3. Надеюсь, что никого не обижу, но существует и «страновое» объяснение: Россия – достаточно низкоконкурентная среда. Производительность и качество самого труда здесь низкое. Проще говоря, люди зачастую не слишком напрягаются при выполнении своих задач. Нет как таковой культуры перепроизводства, слово «стахановец» лично я слышал лишь в ироническом ключе, хотя его значение почти всем пока известно. Значительная часть специалистов занята деятельностью, которую при должной автоматизации, могла бы исполнить машина или компьютерная программа. Для карьерного роста подавляющее число работников не конкурируют друг с другом за хорошую позицию (что подразумевает повышение квалификации, совершенствование в специальных навыках, изучение языков, участие в профильных мероприятиях и т.д.) и не тратят силы на преодоление внутренних и внешних преград, достигая максимальной эффективности в своём деле, а просто меняют работу на ту, где повыше зарплата. У меня есть знакомый, который за двенадцать лет в одной области поменял работу двенадцать раз. Зарплата его всякий раз росла, хотя, по сути, он никак не совершенствовался, с поправкой на естественно приобретённый опыт. Если бы он был персонажем книги, это было бы произведение о бесконечных собеседованиях в поисках новой прибавки в 5-10 тысяч рублей просто за счёт смены места службы.

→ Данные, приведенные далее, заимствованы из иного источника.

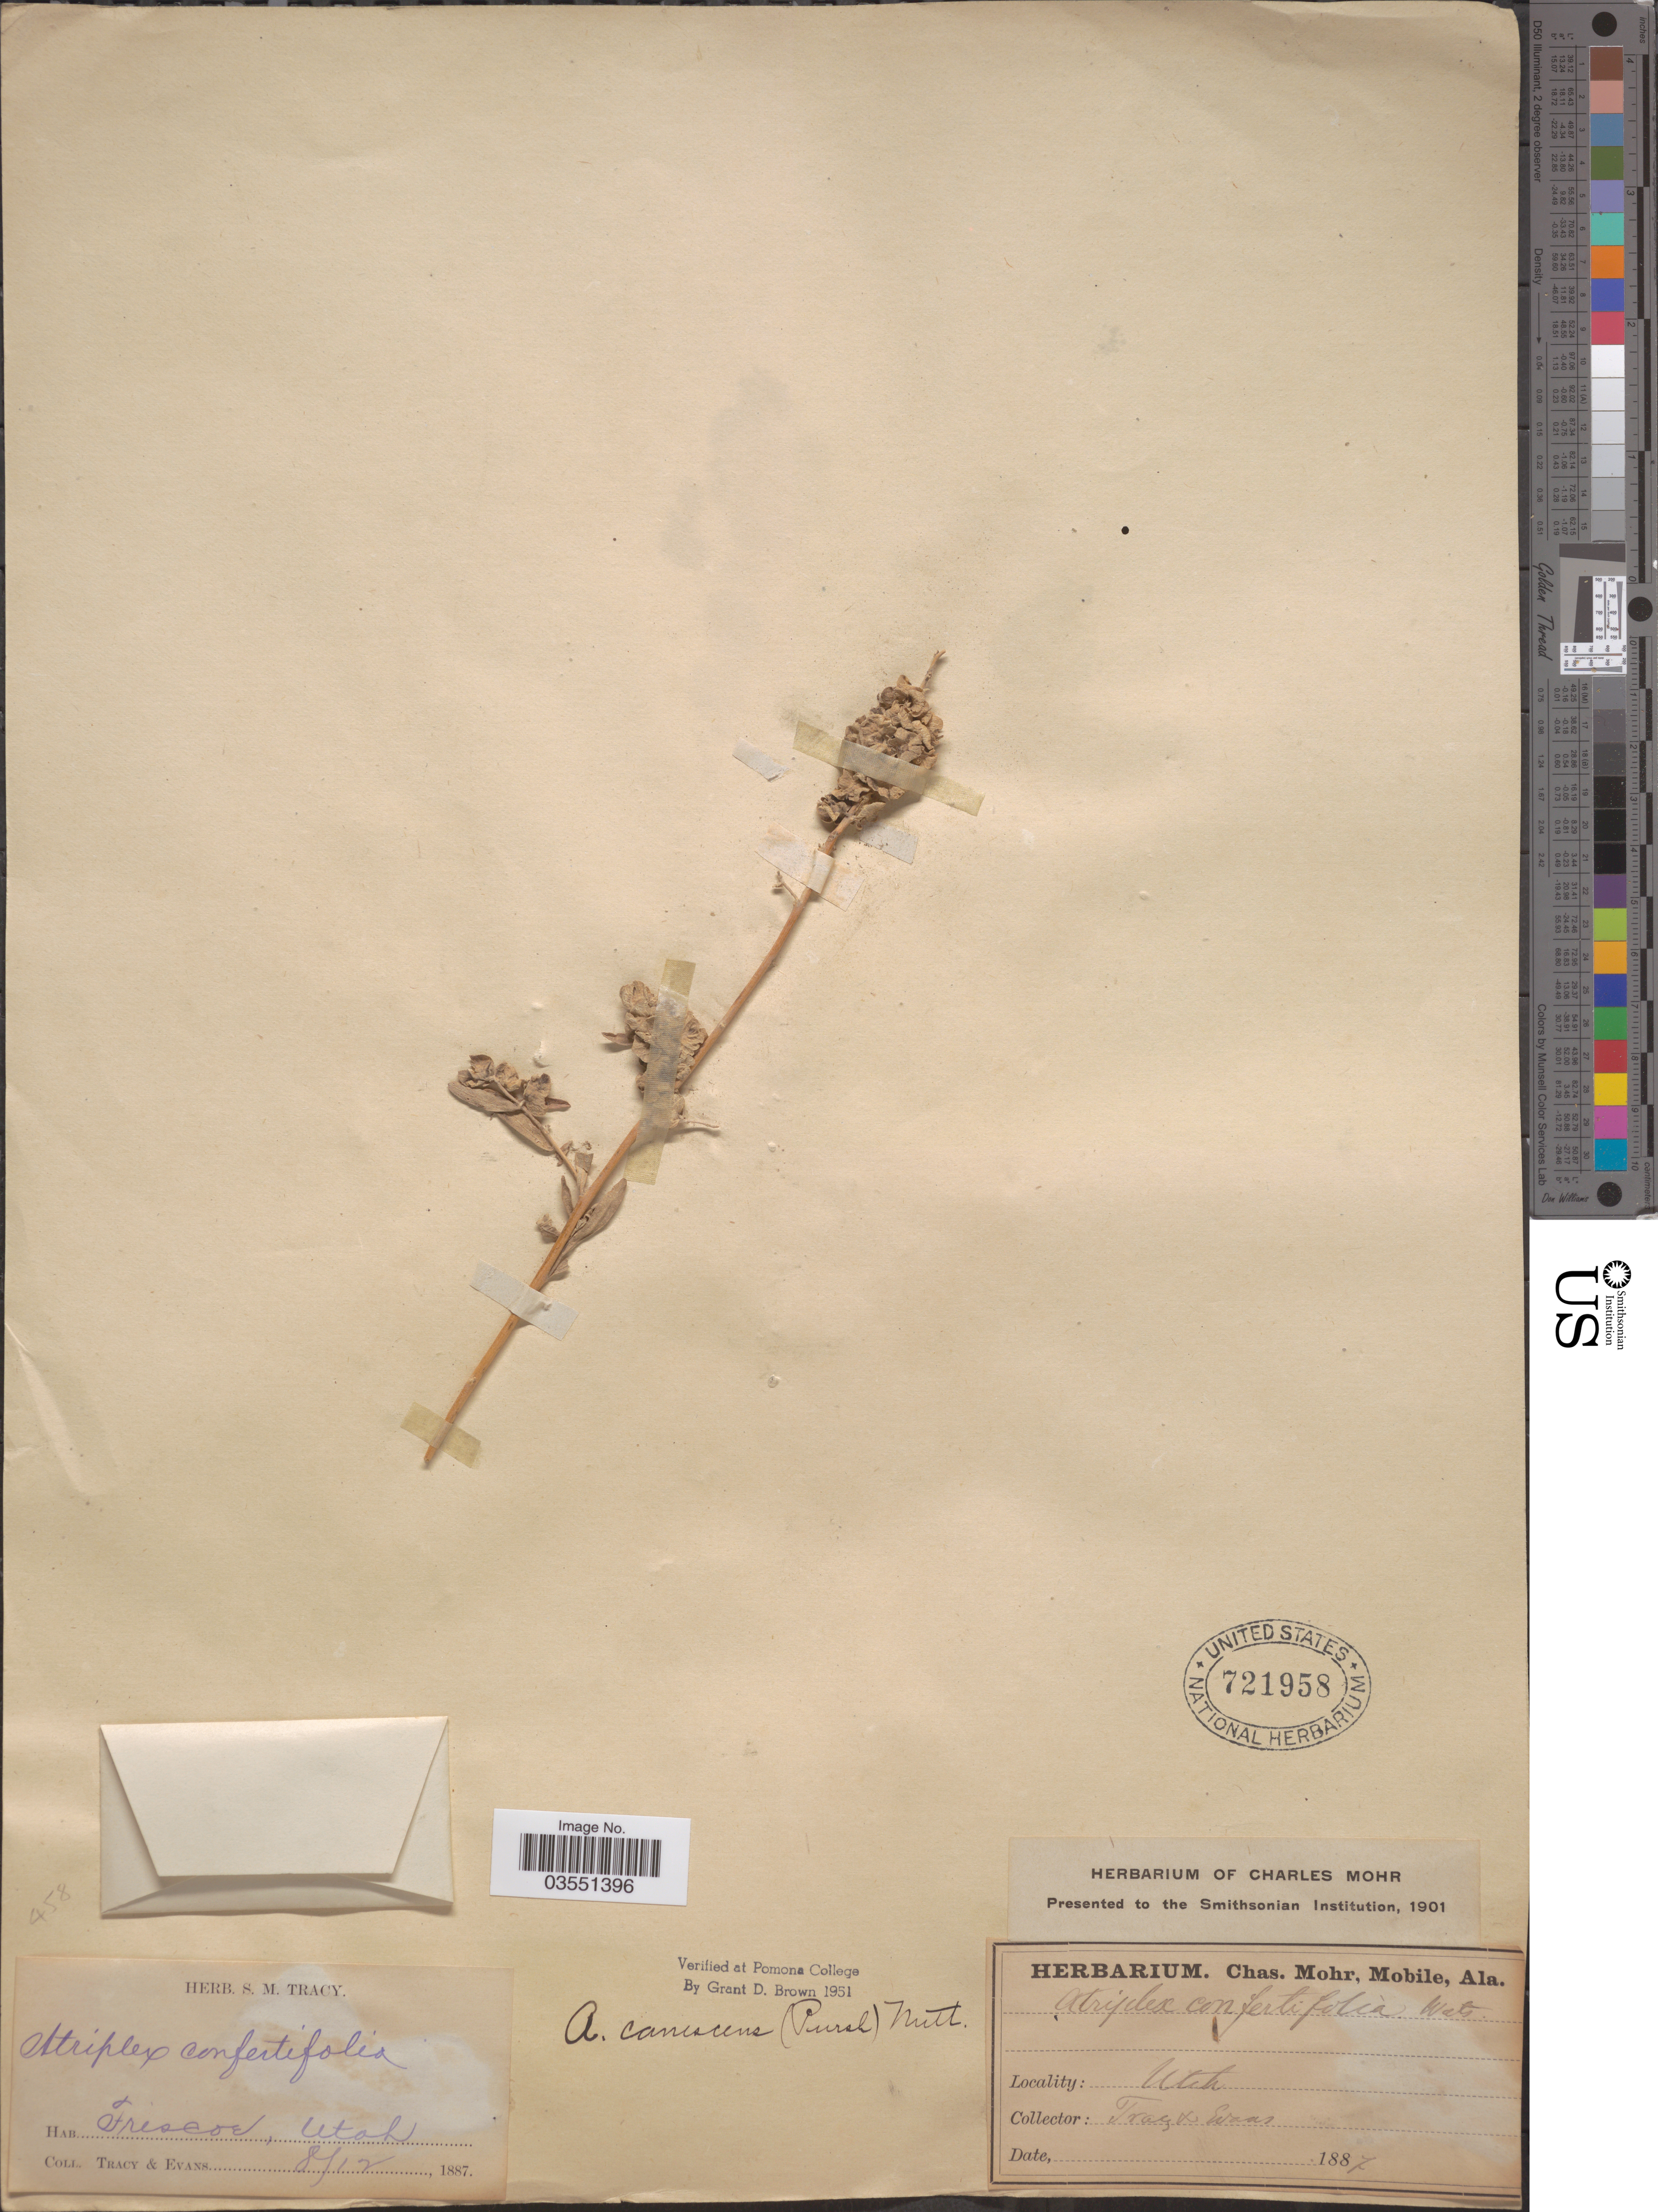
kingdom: Plantae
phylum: Tracheophyta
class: Magnoliopsida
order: Caryophyllales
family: Amaranthaceae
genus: Atriplex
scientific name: Atriplex canescens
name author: (Pursh) Nutt.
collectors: S. M. Tracy & -- Evans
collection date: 1887-08-12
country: United States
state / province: Utah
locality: Frescoe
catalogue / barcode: US 721958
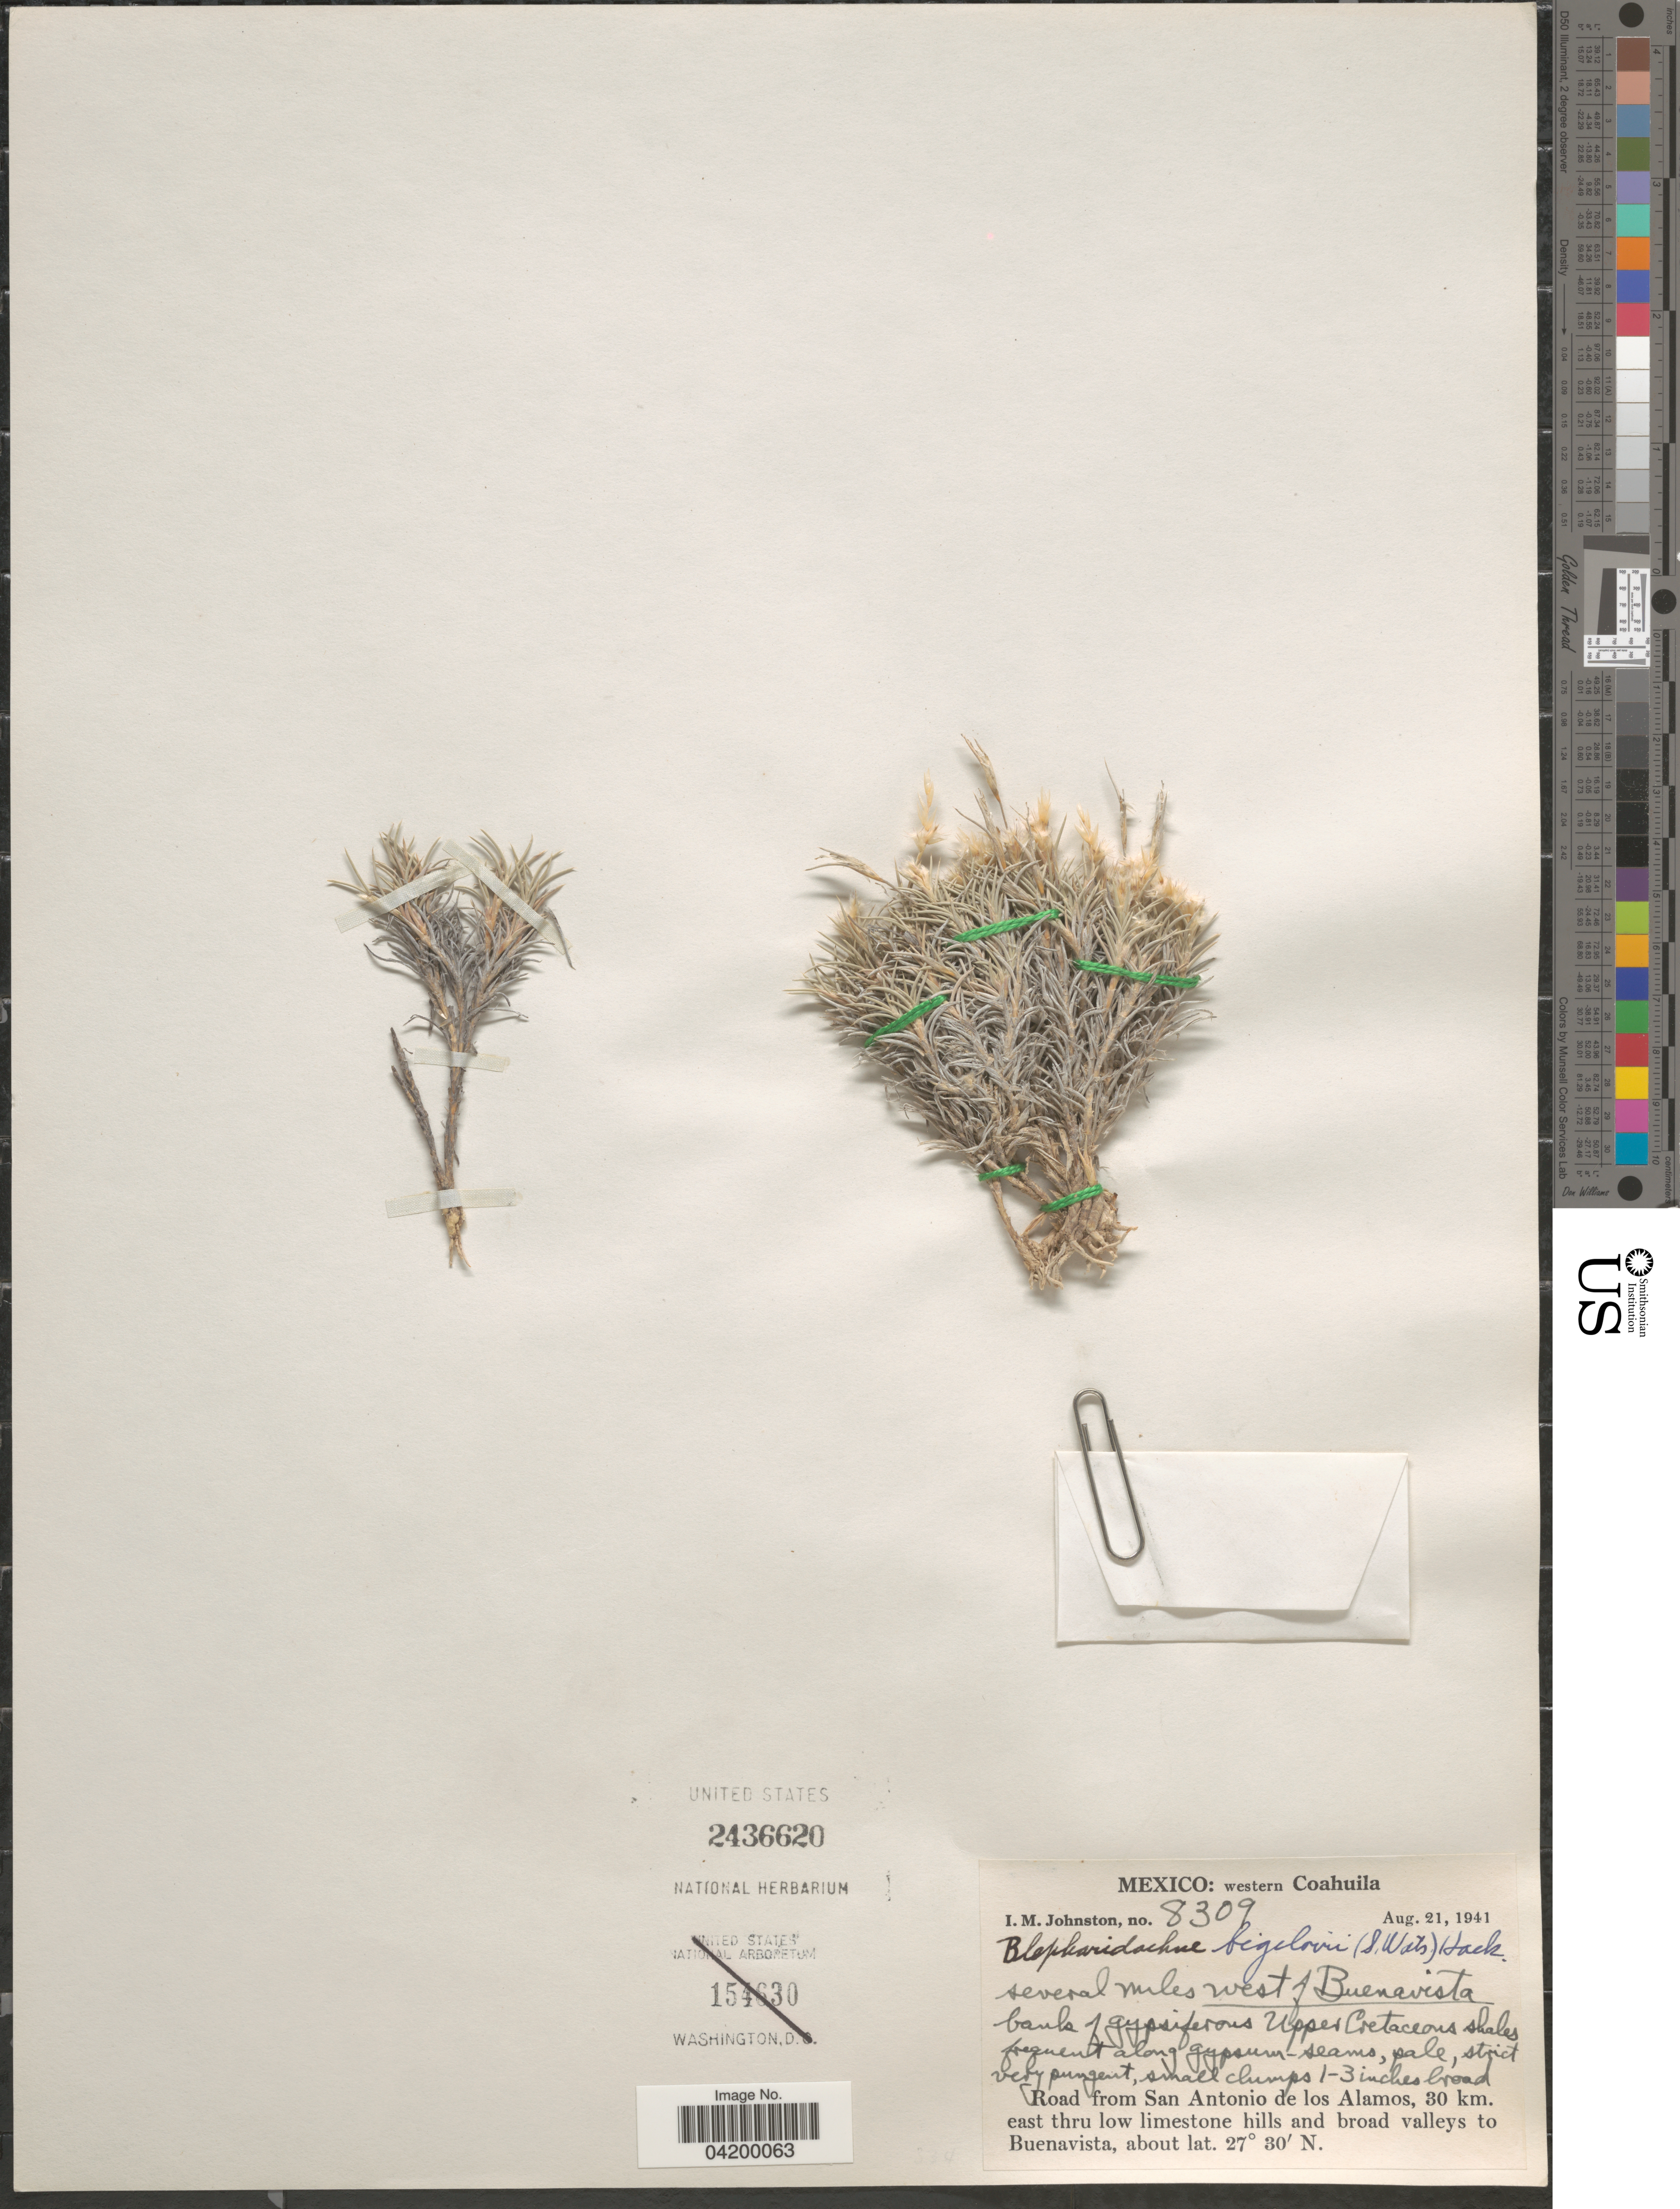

4. Хотя причин можно перебирать ещё много, остановлюсь на последней, которая пришла в голову. А что нынче вообще является «трудом», «делом»? Россия вслед за западным миром сделала большой шаг вперёд в постиндустриализм, и сейчас главным героем произведения скорее станет менеджер, экономист или юрист в сером офисе с вечно зашторенными окнами, чем бригадир на лесоповале. Для того, чтобы об этом писать, автору надо неплохо знать «матчасть», иметь перед глазами живой пример, и при этом обладать талантом трансформировать сухие реалии офисной жизни в захватывающее повествование. Задача не только трудная с точки с точки зрения языка и содержания, но и, возможно, мало кем востребованная. Сфальшивить или уйти в занудство – легко, а заинтересовать непопулярной темой – трудно. Как пишущий человек, я понимаю тех, кто не рискует.

б) Ответить на второй вопрос мне сложнее, так как я не считаю «тему» как таковую ключевым элементом создания современного произведения. Поскольку автор должен думать, как его творение будет конкурировать со зрелищными кинофильмами, сериалами и компьютерными играми, то его первоочередная задача – привлечь внимание максимально яркой, необычной и наполненной конфликтом фабулой. Причём чем дальше она будет от реальности, которая окружает читателя, тем, как принято считать, лучше.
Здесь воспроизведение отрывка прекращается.